What experience do you have in project management and project planning?
My best example is that I previously worked in a university marketing and communications department and all of our projects needed to be planned out in stages for publication well in advance. For example, to publish the university magazine required an editorial meeting to decide on the issue’s content, the creation of content before being laid out by the graphic designer, and multiple proofing stages before being sent off to the printer and uploaded to the web.
While NINCH provides some universal project management advice, it is heavily focused on an academic/cultural institution’s digitization project. Would their approach to managing a digital project work well outside an academic institution?
I would say yes because nearly everything covered in the NINCH guide can (and should) be applied to any digital library project. The evaluation of current software, hardware and digital equipment needs, employing of a project manager to agreement on metadata standards are just a few examples of areas covered in Section II. One area, however, stands out as being less applicable: internal resource identification. For instance, a small public library will have significantly less internal resources such as personnel to collaborate with or “physical” equipment to borrow. A large organizational setting such as UW offers the opportunity for resource and skill sharing through the number of people working, and the availability of equipment, in are abundant (i.e. multiple libraries, and the management of a huge IT infrastructure.

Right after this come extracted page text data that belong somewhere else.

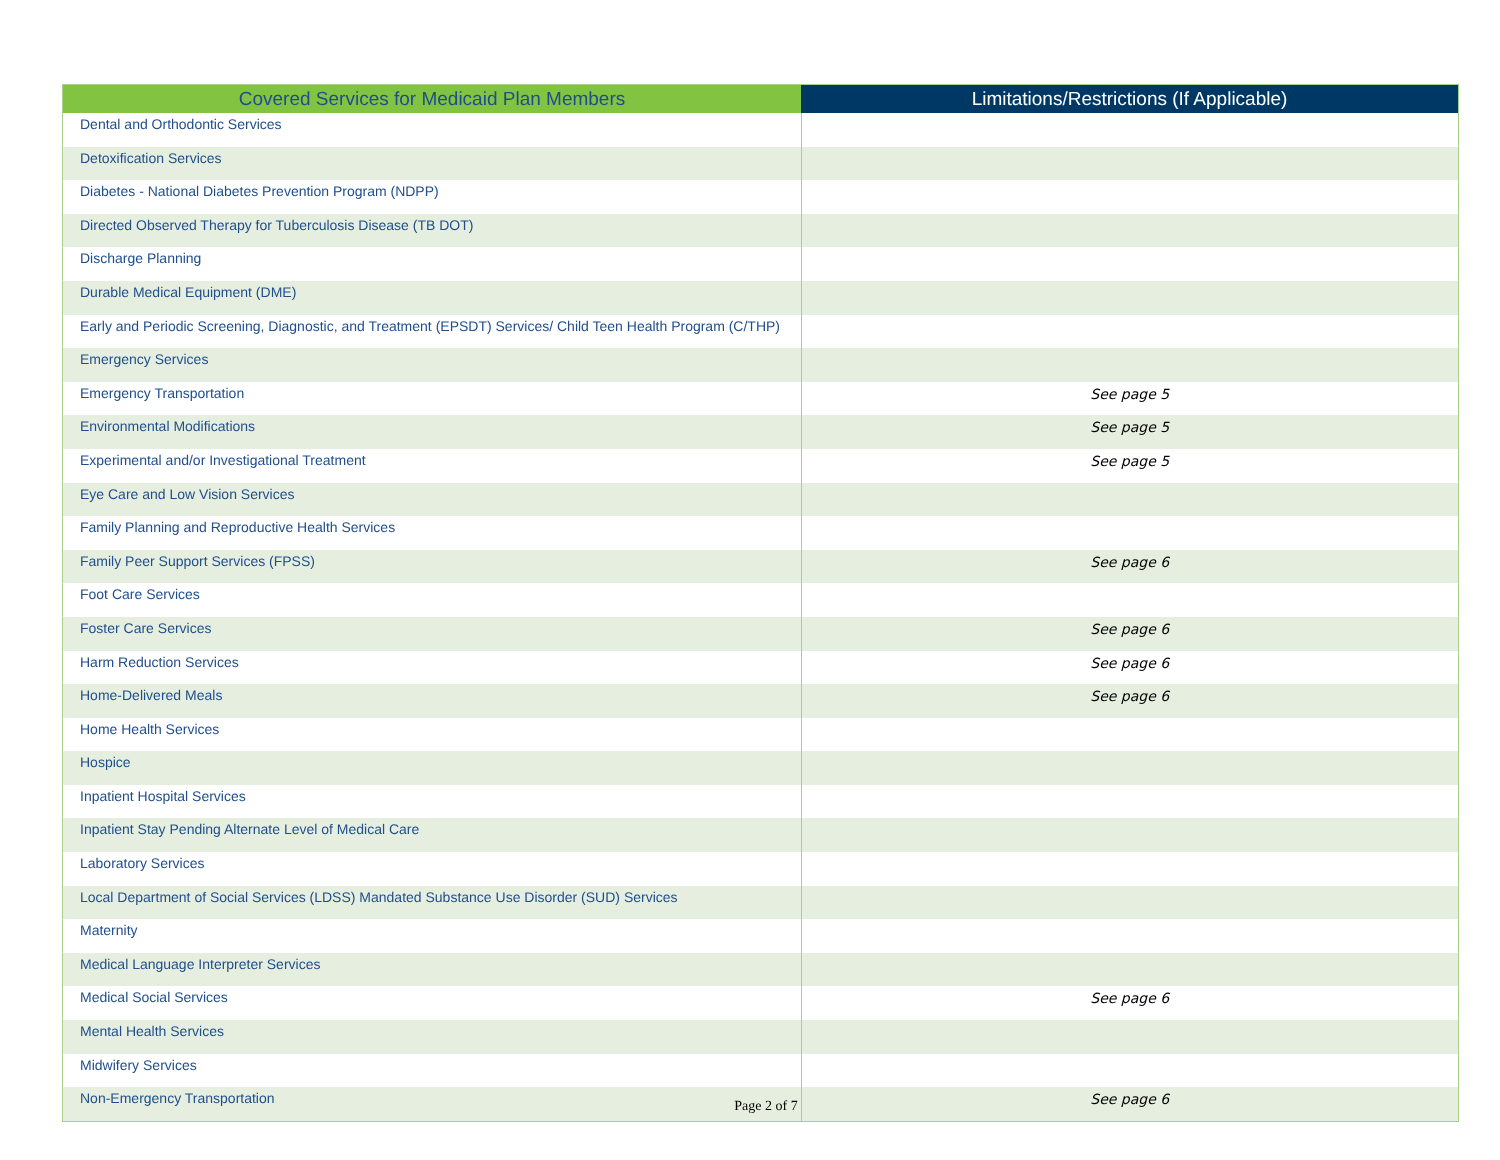| Covered Services for Medicaid Plan Members | Limitations/Restrictions (If Applicable) |
| --- | --- |
| Dental and Orthodontic Services | |
| Detoxification Services | |
| Diabetes - National Diabetes Prevention Program (NDPP) | |
| Directed Observed Therapy for Tuberculosis Disease (TB DOT) | |
| Discharge Planning | |
| Durable Medical Equipment (DME) | |
| Early and Periodic Screening, Diagnostic, and Treatment (EPSDT) Services/ Child Teen Health Program (C/THP) | |
| Emergency Services | |
| Emergency Transportation | See page 5 |
| Environmental Modifications | See page 5 |
| Experimental and/or Investigational Treatment | See page 5 |
| Eye Care and Low Vision Services | |
| Family Planning and Reproductive Health Services | |
| Family Peer Support Services (FPSS) | See page 6 |
| Foot Care Services | |
| Foster Care Services | See page 6 |
| Harm Reduction Services | See page 6 |
| Home-Delivered Meals | See page 6 |
| Home Health Services | |
| Hospice | |
| Inpatient Hospital Services | |
| Inpatient Stay Pending Alternate Level of Medical Care | |
| Laboratory Services | |
| Local Department of Social Services (LDSS) Mandated Substance Use Disorder (SUD) Services | |
| Maternity | |
| Medical Language Interpreter Services | |
| Medical Social Services | See page 6 |
| Mental Health Services | |
| Midwifery Services | |
| Non-Emergency Transportation | See page 6 |
Page 2 of 7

How does a project management plan such as this transfer to other library work — could you implement something like this for a website redesign, a renovation, or a grant application?
Absolutely. A lack of planning can breed a chaotic work environment. Using a project management plan allows for accountability and responsibility of the project team and the organization as a whole. It also guides the project work in general and specific terms/goals. The plan may need to be tweaked in relation to its application, but it should reflect all project components.
How does something like this work when you may not be able to gather all your stakeholders in the same room — how does project planning across state (or even international) lines challenge the best practices that NINCH has gathered?
I would be concerned about what might fall through the cracks in terms of information. If everyone cannot attend a meeting, how do you ensure that all stakeholders are well informed about the discussions taking place and to make decisions that support the project and its goals? Sustained efforts should be made for the efficient flow of information.